It's not a stretch to say that New Journey Health Technology Group Co.,LTD's (SZSE:002219) price-to-sales (or "P/S") ratio of 2.3x right now seems quite "middle-of-the-road" for companies in the Healthcare industry in China, where the median P/S ratio is around 1.9x. Although, it's not wise to simply ignore the P/S without explanation as investors may be disregarding a distinct opportunity or a costly mistake.
What Does New Journey Health Technology GroupLTD's Recent Performance Look Like?
The revenue growth achieved at New Journey Health Technology GroupLTD over the last year would be more than acceptable for most companies. One possibility is that the P/S is moderate because investors think this respectable revenue growth might not be enough to outperform the broader industry in the near future. If you like the company, you'd be hoping this isn't the case so that you could potentially pick up some stock while it's not quite in favour.
We don't have analyst forecasts, but you can see how recent trends are setting up the company for the future by checking out our free report on New Journey Health Technology GroupLTD's earnings, revenue and cash flow.
Is There Some Revenue Growth Forecasted For New Journey Health Technology GroupLTD?
New Journey Health Technology GroupLTD's P/S ratio would be typical for a company that's only expected to deliver moderate growth, and importantly, perform in line with the industry.
Taking a look back first, we see that the company grew revenue by an impressive 15% last year. As a result, it also grew revenue by 24% in total over the last three years. Therefore, it's fair to say the revenue growth recently has been respectable for the company.
Comparing the recent medium-term revenue trends against the industry's one-year growth forecast of 17% shows it's noticeably less attractive.
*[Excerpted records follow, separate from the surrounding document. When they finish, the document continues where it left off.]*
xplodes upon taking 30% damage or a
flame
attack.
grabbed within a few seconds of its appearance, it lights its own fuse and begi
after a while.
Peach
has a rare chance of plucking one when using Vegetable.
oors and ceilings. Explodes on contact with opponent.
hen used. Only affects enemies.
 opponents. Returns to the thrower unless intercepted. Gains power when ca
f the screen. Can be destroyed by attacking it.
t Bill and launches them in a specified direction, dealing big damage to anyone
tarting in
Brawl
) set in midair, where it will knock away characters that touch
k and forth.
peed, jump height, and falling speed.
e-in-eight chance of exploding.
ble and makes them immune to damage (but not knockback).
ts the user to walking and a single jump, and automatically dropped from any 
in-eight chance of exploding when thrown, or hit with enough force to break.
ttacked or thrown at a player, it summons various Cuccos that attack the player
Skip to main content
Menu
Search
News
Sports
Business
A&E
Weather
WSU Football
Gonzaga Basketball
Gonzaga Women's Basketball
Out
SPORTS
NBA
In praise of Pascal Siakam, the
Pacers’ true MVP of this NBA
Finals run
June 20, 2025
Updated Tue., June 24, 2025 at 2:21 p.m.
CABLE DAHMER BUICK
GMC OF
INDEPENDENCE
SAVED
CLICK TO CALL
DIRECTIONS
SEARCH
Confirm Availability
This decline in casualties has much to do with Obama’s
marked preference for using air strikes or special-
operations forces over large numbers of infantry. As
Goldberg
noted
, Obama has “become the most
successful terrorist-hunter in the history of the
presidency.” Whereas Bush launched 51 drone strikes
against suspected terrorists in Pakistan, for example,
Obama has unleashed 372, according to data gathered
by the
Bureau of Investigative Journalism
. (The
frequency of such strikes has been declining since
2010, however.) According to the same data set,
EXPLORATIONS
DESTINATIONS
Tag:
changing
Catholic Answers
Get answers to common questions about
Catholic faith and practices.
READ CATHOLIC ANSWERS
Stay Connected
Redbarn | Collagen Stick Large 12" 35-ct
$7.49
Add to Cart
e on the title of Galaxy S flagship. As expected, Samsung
With this in mind, we find it intriguing that New Journey Health Technology GroupLTD's P/S is comparable to that of its industry peers. Apparently many investors in the company are less bearish than recent times would indicate and aren't willing to let go of their stock right now. They may be setting themselves up for future disappointment if the P/S falls to levels more in line with recent growth rates.
The Bottom Line On New Journey Health Technology GroupLTD's P/S
Typically, we'd caution against reading too much into price-to-sales ratios when settling on investment decisions, though it can reveal plenty about what other market participants think about the company.
We've established that New Journey Health Technology GroupLTD's average P/S is a bit surprising since its recent three-year growth is lower than the wider industry forecast. When we see weak revenue with slower than industry growth, we suspect the share price is at risk of declining, bringing the P/S back in line with expectations. If recent medium-term revenue trends continue, the probability of a share price decline will become quite substantial, placing shareholders at risk.
You need to take note of risks, for example - New Journey Health Technology GroupLTD has 3 warning signs (and 1 which is a bit unpleasant) we think you should know about.
It's important to make sure you look for a great company, not just the first idea you come across. So if growing profitability aligns with your idea of a great company, take a peek at this free list of interesting companies with strong recent earnings growth (and a low P/E).